--- begin ---
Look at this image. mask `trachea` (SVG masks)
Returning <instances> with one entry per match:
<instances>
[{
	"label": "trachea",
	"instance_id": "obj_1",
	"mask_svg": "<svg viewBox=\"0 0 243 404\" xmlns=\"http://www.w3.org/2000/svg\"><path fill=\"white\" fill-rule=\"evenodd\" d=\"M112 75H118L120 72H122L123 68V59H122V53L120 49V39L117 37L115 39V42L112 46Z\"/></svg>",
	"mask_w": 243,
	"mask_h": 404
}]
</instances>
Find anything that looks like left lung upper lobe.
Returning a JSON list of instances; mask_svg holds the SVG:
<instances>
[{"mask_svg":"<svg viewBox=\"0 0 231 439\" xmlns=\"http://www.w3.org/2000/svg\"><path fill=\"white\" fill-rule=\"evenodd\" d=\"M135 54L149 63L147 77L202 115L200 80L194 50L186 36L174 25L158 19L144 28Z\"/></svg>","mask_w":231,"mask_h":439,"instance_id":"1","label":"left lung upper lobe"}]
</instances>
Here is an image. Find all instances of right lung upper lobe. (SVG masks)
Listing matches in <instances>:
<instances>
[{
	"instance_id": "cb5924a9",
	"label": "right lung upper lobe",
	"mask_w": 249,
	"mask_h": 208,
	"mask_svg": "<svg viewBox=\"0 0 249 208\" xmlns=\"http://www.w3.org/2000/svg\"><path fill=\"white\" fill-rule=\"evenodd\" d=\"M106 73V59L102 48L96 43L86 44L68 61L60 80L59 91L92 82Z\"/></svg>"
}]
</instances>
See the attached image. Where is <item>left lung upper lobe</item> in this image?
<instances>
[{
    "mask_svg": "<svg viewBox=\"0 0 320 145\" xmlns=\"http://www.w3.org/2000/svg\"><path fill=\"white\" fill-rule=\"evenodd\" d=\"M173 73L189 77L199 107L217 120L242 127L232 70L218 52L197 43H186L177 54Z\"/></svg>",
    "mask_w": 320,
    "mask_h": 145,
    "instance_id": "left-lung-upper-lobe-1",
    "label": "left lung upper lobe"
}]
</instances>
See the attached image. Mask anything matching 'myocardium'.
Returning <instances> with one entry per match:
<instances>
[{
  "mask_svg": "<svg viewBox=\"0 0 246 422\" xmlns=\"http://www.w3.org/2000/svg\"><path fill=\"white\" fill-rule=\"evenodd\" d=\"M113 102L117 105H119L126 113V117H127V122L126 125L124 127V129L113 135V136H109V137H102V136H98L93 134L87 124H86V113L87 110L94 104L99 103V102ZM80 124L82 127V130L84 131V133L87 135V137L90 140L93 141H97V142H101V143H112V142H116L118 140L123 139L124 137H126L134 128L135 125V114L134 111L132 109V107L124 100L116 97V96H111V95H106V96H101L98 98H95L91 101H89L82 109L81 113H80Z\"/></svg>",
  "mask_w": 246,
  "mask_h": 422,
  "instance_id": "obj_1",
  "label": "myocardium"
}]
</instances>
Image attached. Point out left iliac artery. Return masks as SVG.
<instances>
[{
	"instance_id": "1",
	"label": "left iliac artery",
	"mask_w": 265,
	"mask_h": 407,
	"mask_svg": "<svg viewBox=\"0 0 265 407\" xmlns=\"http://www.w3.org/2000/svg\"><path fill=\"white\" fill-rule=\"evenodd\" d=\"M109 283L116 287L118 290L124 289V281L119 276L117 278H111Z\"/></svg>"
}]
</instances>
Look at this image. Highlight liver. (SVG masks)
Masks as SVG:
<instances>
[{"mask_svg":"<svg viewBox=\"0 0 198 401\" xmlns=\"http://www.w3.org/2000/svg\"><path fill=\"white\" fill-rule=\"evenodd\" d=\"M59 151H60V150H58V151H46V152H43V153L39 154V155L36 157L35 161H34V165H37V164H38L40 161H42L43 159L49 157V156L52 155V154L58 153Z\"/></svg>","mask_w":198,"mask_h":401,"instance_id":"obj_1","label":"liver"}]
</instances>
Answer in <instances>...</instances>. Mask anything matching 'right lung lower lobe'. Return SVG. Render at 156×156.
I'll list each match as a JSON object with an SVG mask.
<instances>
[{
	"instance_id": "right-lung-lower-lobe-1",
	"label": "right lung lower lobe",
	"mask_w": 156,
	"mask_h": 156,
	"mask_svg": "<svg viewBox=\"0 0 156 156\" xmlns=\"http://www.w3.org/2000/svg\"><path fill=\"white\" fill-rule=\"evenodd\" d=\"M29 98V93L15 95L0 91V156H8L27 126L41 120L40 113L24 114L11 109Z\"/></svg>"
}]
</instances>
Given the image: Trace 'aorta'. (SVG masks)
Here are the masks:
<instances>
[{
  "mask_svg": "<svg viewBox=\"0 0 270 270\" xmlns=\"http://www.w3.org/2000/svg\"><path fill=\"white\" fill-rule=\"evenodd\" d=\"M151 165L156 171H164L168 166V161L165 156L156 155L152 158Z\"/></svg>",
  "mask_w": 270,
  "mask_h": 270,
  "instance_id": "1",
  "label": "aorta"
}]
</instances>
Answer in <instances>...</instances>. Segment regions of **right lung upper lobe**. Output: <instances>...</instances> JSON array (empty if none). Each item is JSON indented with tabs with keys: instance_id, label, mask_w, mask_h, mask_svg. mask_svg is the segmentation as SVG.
--- end ---
What is asked -> Return each line of the data above that contains the word "attached".

Solution ->
See the attached image. Where is <item>left lung upper lobe</item> in this image?
See the attached image. Mask anything matching 'myocardium'.
Image attached. Point out left iliac artery. Return masks as SVG.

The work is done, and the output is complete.